Indexing, Livetail Performance, Search, and Alerting Delays
Incident Report for Mezmo Status Page
Postmortem

Dates:

Start Time: Monday, November 22, 2021, at 19:01 UTC

End Time: Tuesday, November 23, 2021, at 02:04 UTC

Duration: 7:03:00

What happened:

Newly submitted logs were not immediately available for Alerting, Searching, Live Tail, Graphing, and Timelines.  Some accounts (about 25%) were affected more than others. For all accounts, the ingestion of logs was not interrupted and no data was lost.

Why it happened:

Upon investigation, we discovered that the service which parses all incoming log lines was working very slowly.  This service is upstream to all our other services, such as alerting, live tail, archiving, and searching; consequently, all those services were also delayed.

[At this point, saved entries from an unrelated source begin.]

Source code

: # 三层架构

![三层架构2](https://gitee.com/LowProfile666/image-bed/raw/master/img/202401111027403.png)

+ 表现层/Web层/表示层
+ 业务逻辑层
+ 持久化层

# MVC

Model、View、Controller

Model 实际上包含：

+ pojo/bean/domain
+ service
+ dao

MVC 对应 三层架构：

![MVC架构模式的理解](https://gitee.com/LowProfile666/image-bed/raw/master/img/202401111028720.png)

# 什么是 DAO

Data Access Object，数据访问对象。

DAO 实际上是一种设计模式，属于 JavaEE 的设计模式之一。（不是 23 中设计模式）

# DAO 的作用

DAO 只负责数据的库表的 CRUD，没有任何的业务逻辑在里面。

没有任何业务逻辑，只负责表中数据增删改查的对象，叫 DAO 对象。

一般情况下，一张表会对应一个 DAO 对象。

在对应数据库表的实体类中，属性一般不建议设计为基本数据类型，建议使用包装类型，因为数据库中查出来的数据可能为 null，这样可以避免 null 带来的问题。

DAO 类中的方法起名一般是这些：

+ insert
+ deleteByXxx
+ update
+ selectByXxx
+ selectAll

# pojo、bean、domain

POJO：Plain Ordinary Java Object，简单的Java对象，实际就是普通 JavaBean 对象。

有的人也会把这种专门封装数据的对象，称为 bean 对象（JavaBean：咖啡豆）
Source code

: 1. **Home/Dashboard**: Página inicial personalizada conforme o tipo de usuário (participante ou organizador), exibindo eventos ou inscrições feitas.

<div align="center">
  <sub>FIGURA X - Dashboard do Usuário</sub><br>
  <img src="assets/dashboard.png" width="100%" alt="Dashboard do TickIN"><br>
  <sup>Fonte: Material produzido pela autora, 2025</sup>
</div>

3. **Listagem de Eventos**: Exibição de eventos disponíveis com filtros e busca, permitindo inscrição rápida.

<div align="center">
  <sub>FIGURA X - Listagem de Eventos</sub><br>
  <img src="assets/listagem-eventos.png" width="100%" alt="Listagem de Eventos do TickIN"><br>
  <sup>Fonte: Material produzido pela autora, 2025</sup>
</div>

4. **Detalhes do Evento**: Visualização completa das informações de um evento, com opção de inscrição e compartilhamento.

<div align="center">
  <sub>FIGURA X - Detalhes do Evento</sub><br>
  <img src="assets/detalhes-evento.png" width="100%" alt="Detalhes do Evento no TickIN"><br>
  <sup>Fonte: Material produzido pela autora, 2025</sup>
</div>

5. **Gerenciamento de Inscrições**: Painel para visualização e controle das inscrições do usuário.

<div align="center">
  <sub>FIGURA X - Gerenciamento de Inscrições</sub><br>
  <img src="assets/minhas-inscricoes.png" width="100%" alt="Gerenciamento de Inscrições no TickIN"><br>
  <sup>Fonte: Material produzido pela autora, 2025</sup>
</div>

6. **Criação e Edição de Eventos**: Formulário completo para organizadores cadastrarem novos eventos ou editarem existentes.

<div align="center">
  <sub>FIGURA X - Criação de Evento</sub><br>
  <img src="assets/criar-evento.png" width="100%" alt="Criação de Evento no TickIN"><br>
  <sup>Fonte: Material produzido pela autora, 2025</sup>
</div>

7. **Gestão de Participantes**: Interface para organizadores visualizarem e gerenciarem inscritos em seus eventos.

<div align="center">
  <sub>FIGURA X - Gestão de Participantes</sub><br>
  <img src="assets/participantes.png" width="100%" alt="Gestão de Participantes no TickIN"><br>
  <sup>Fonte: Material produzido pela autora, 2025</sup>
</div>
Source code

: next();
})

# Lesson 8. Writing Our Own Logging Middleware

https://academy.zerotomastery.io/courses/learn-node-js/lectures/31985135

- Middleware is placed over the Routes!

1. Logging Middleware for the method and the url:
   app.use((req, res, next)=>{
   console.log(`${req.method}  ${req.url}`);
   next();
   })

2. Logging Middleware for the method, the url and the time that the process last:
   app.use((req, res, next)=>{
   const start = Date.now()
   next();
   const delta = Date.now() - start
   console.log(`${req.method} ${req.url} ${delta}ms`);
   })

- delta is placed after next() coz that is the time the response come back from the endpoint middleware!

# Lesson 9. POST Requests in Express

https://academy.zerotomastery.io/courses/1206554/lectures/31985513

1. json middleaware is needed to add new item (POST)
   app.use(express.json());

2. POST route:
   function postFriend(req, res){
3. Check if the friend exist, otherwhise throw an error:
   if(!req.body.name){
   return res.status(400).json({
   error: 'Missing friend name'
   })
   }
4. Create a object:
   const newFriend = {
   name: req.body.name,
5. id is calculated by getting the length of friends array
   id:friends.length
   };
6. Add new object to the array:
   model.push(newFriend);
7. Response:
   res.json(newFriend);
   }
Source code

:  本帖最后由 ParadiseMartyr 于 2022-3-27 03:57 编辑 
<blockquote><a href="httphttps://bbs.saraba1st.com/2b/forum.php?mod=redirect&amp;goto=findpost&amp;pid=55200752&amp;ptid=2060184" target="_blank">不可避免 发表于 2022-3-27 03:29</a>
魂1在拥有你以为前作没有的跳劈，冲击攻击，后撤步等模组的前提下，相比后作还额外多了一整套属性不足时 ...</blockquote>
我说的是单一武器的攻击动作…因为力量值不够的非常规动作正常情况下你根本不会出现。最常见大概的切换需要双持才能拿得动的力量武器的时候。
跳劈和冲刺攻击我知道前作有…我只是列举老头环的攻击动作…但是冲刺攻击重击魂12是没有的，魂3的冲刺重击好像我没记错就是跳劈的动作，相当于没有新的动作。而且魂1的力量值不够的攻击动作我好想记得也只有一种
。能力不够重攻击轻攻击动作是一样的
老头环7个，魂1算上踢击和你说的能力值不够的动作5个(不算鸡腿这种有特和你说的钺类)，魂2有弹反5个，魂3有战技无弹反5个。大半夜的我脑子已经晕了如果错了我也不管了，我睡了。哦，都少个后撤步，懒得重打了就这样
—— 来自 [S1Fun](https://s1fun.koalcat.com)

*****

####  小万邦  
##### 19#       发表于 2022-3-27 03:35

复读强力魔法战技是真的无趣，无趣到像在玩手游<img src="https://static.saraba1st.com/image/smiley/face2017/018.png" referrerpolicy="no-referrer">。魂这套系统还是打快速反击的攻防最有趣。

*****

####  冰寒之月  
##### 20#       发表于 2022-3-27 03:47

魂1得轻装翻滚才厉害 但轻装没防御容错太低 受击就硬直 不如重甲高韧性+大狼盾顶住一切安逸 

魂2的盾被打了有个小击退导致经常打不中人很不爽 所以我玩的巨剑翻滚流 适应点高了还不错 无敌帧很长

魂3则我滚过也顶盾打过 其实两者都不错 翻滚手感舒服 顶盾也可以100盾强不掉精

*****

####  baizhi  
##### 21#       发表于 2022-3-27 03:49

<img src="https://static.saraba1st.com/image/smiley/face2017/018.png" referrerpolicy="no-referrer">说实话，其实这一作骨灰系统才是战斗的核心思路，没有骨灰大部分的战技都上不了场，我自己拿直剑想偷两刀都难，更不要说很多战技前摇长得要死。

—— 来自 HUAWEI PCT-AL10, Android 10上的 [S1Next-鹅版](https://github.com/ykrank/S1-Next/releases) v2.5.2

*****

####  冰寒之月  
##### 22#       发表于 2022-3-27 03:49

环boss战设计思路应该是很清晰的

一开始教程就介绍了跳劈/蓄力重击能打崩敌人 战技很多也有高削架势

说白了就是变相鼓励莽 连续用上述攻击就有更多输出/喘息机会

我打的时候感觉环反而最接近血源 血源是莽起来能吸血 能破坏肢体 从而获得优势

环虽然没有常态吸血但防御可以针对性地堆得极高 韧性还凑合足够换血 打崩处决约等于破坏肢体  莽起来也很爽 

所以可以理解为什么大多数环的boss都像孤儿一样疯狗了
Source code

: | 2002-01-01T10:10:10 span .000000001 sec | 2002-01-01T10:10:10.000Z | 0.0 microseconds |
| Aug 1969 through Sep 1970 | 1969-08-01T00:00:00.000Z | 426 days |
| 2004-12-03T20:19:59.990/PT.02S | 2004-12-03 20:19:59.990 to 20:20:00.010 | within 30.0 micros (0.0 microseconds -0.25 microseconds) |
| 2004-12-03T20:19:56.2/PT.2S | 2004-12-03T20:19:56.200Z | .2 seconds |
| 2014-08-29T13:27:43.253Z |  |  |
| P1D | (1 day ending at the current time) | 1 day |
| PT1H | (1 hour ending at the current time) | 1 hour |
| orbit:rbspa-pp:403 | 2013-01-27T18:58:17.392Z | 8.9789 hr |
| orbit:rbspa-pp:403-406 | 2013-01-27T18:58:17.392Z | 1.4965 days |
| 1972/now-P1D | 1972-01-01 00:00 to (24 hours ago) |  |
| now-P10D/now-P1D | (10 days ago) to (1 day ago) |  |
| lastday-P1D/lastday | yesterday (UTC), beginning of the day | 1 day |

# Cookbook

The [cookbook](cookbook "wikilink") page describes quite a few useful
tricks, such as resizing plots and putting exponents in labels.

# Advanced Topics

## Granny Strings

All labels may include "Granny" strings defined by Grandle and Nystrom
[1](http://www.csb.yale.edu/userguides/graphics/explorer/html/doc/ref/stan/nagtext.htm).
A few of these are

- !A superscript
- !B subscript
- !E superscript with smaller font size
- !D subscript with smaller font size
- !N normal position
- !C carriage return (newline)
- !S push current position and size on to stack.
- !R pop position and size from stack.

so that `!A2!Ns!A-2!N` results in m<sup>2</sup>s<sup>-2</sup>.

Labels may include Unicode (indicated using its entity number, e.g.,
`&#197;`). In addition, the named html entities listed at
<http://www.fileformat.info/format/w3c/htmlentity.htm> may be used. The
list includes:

We isolated the slow parsing to the specific content of certain log lines.  These log lines exposed an inefficiency in our line parsing service which resulted in exponential growth in the time needed to parse those lines; this in turn created a bottleneck that delayed the parsing of other log lines.  The inefficiency has been present for some time, but went undetected until one account started sending a large volume of these problematic lines.

How we fixed it:

The line parsing service was updated to use a new algorithm that avoids the worst-case behaviors of the original, as well as improving performance for line parsing in general.

From then on, the parsing service just needed time to process the backlog of logs sent to us by customers.  Likewise, the downstream services – alerting, live tail, archiving, searching – needed time to process the logs now being sent to them by the parsing service.  The recovery was quicker for about 75% of our customers and slower for the other 25%.

What we are doing to prevent it from happening again:

The new parsing methodology has improved our overall performance significantly.  We are also actively pursuing further optimizations.

Posted Nov 30, 2021 - 20:43 UTC

Resolved
This incident has been resolved. All services are fully operational.
Posted Nov 23, 2021 - 02:04 UTC
Monitoring
Our services are mostly back to normal; we are monitoring.
Posted Nov 23, 2021 - 00:51 UTC
Update
We are still actively investigating and working on a fix for the issue.
Posted Nov 22, 2021 - 20:54 UTC
Update
There continue to be delays with processing newly sent log lines. Additionally, some alerts are not triggering.
Posted Nov 22, 2021 - 19:53 UTC
Investigating
We are currently experiencing delays in searching for newly ingested log data, livetail, and alerts at this time. We are investigating and working quickly to mitigate the issue.
Posted Nov 22, 2021 - 19:01 UTC
This incident affected: Log Analysis (Search, Alerting, Livetail).